Part of a data file:
___

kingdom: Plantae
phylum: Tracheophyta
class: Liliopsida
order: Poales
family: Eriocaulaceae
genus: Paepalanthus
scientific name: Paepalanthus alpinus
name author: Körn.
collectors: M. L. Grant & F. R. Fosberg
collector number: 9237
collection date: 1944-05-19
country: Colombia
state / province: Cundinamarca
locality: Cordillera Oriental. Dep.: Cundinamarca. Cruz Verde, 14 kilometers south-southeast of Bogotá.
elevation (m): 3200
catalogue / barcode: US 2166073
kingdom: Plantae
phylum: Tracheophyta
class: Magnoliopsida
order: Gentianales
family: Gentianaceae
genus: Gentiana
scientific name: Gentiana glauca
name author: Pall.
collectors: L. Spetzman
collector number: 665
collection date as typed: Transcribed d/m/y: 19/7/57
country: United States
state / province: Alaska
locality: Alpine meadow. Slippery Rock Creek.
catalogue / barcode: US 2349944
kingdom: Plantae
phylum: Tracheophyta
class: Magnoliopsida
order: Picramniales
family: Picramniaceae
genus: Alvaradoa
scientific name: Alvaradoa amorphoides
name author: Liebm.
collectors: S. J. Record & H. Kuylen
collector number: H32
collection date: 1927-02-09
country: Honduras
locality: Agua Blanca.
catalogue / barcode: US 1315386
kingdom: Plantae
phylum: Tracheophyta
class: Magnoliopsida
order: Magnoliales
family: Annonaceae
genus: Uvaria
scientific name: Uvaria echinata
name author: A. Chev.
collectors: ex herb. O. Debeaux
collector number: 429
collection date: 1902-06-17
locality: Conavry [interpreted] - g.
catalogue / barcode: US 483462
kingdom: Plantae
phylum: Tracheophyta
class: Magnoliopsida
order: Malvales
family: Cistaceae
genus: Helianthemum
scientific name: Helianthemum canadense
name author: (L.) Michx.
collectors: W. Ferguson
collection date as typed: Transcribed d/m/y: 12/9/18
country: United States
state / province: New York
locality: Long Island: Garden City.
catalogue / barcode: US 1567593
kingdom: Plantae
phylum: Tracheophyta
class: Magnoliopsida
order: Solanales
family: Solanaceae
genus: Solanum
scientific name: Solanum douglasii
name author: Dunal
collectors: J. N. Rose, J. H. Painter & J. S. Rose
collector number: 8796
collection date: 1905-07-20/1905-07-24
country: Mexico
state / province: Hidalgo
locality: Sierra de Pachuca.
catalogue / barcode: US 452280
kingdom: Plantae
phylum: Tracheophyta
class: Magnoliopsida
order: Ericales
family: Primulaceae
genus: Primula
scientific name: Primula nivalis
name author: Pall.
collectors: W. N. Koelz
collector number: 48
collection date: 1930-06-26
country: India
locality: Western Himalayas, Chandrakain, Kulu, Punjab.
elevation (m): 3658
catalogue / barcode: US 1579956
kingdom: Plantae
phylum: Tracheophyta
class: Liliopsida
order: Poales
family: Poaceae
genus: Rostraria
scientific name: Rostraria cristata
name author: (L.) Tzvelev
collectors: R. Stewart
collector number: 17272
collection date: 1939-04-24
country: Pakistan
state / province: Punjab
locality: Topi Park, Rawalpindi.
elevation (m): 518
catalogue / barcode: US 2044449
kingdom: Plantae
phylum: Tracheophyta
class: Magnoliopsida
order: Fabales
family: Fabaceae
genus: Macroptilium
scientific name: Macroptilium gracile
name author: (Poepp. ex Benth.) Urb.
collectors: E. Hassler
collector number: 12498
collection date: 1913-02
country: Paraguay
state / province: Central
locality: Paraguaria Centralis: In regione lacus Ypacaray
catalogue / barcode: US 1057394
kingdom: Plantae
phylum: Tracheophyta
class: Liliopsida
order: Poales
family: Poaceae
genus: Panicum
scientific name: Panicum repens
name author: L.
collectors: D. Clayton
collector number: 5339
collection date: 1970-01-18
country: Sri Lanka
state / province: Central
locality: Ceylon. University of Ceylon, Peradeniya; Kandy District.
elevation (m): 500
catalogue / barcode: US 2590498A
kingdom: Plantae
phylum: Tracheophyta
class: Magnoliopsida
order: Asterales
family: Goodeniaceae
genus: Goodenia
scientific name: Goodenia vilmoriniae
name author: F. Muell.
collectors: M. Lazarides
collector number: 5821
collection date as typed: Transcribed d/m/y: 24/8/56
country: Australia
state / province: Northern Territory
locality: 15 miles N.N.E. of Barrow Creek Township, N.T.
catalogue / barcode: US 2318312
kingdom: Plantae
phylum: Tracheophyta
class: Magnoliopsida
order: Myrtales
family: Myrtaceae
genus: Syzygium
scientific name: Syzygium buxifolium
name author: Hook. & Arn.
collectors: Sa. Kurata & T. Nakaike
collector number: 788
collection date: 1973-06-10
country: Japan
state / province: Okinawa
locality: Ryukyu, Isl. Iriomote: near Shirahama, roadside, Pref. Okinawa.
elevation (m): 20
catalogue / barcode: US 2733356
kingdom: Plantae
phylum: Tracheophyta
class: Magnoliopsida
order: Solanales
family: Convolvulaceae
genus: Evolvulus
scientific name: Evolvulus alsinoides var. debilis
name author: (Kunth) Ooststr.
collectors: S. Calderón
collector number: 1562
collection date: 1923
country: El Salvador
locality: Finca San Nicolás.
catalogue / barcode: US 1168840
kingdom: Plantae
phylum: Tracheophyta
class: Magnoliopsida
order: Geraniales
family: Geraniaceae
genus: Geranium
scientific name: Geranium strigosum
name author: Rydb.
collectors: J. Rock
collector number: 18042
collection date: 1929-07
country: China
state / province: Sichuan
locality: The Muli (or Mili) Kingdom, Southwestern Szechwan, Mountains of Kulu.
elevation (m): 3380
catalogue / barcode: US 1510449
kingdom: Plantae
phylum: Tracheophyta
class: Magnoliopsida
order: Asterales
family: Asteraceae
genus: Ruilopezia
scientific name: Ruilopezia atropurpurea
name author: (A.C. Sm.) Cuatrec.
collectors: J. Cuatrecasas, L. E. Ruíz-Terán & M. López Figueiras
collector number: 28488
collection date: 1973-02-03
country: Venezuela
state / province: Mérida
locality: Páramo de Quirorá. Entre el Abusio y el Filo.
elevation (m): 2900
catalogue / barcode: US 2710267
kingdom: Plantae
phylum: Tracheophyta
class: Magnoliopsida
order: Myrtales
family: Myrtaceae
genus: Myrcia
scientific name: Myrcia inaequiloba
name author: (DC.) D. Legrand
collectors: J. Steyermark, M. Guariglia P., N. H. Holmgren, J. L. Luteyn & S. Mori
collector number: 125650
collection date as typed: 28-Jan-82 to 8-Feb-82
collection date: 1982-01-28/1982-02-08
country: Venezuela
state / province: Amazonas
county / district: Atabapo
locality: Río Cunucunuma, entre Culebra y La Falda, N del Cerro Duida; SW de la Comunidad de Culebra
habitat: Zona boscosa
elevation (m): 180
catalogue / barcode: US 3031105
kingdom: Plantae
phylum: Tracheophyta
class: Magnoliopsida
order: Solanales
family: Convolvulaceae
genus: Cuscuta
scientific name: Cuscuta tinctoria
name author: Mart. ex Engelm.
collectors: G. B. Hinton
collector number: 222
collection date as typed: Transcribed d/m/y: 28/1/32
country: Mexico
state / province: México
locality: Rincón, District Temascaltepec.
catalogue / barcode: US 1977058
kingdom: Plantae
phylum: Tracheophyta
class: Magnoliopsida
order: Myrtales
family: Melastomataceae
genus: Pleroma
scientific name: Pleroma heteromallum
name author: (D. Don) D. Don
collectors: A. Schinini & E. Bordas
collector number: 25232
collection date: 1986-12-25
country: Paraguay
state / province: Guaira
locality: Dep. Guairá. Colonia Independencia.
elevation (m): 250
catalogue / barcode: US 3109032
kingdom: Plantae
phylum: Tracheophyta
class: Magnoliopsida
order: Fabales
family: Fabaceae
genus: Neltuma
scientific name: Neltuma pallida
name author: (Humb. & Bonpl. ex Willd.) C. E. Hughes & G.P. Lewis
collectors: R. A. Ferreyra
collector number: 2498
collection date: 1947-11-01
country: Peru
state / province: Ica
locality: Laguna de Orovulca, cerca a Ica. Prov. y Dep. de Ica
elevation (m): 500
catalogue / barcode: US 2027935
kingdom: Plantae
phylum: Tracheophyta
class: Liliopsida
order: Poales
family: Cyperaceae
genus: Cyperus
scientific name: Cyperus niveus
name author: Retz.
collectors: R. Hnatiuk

___

- Directive:
Set down these lines from the listing above word for word, starting at the line that contains "collection date: 1902-06-17" and stopping after the line that contains "scientific name: Helianthemum canadense".

- Solution to the exercise:
collection date: 1902-06-17
locality: Conavry [interpreted] - g.
catalogue / barcode: US 483462
kingdom: Plantae
phylum: Tracheophyta
class: Magnoliopsida
order: Malvales
family: Cistaceae
genus: Helianthemum
scientific name: Helianthemum canadense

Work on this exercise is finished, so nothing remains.